‘Battleship’ isn’t quite sunk

I’ve always hated the game Battleship. It requires no skill whatsoever and does little to pass the time.

In that sense, I guess you can consider Battleship a marked improvement over the source material. Not that it’s any good—of course it isn’t—but it’s certainly more exciting. Directed by Peter Berg, the man who most famously brought us Friday Night Lights and, to a lesser extent, Corky Romano, Battleship boasts the all-star cast of Liam Neeson, Brooklyn Decker and Rihanna. Guess which one was actually cast for their acting abilities. Anyway, here’s the deal: imagine Transformers and Pearl Harbor had a baby. Seriously, close your eyes for a second—just for a second. Don’t lose me. What you just imagined was Battleship. Like what you saw? Then read on to hear more. Can’t think of anything less appealing than some grade-B robot-on-rowboat action? Congratulations, you just saved yourself a $10 movie ticket. Seriously, it really is that simple. The movie begins much like the game never does: with a bang. After some incredibly flashy opening credits (advertising twice that this is a Hasbro property), some scientists discover odd phenomena orbiting around the sun and decide to contact it. You can probably assume what happens from here. Boom! The aliens invade. Bam! The humans fight back. Bang! All hope is lost. Whoosh! A miracle occurs. Commence the back-patting. You’ve seen it before and you’re about to see it again. Thankfully, Battleship knows the clichés and decides to play with them. Unlike Transformers, some of the humor here is actually intentional.

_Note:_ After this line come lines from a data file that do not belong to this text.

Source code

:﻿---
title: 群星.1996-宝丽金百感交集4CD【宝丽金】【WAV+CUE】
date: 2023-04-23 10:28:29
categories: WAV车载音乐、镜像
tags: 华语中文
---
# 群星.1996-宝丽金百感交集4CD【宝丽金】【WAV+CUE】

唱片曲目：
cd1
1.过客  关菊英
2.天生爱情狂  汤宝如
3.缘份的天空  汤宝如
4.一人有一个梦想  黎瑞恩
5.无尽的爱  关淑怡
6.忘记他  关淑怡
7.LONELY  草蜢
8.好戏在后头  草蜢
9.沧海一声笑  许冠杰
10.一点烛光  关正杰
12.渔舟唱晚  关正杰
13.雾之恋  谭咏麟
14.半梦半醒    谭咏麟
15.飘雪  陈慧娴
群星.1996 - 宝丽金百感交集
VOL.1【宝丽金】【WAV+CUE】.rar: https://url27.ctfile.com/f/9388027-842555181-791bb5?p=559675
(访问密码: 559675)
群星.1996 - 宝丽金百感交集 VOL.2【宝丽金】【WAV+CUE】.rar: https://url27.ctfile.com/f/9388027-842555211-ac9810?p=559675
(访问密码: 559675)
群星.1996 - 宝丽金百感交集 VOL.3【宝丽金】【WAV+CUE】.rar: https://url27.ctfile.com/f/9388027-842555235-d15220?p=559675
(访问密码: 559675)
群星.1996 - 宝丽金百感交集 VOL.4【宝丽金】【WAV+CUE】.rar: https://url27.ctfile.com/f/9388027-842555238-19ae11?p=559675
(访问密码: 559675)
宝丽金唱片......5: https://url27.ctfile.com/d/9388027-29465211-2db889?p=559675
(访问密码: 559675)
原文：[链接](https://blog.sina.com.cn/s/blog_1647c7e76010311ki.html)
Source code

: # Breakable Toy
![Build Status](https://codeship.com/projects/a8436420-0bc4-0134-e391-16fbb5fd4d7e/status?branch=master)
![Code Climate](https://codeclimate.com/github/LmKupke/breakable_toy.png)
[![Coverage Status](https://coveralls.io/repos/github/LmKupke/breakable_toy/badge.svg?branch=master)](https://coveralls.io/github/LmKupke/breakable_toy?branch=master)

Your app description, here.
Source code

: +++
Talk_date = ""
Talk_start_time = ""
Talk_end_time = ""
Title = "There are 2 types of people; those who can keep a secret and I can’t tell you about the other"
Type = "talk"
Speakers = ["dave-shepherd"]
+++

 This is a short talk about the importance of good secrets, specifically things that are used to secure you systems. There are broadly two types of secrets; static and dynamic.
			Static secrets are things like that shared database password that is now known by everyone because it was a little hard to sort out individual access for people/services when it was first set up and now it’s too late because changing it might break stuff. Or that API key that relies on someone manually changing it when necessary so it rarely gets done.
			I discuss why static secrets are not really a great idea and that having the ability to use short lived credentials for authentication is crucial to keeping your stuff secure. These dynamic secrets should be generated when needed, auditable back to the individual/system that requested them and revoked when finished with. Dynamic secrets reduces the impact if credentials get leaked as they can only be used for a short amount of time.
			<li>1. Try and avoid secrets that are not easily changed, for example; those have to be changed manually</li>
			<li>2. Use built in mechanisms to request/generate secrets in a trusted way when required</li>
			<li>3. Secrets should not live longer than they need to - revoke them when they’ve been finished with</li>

Playing like the most expensive B-movie ever made, the film offers a surprising amount of chuckles and self-aware absurdity. When both the extraterrestrial and human ships lose control of their radars, forcing one another to “guess” the other’s coordinates, the film isn’t intending for itself to be taken seriously and, regardless of how bad the rest of the movie might be, that’s a decision worth praising. The tone here is primarily genial, especially in comparison to its Hasbro cousin, the Transformers series, and Battleship benefits greatly from it. Now, onto the bad news: just about everything else. The acting is played far too seriously for a film of this nature; the soundtrack is oddly resonant of the deadly sonic sound waves sent by the antagonists to destroy all of mankind (probably not a good thing); the film’s “life lessons” teeter on overbearing. They attempt to squeeze morals into a film based on Battleship. In short, if you absolutely must see an action film this weekend, Battleship isn’t the worst decision on the market. I’d still take seeing The Avengers for a fourth time over this any day of the week, but I’d be lying if I said this film wasn’t surprisingly enjoyable to some degree. Again, that’s more than I can say about the game this film is based on. I guess you can consider this one a mild success—extremely mild.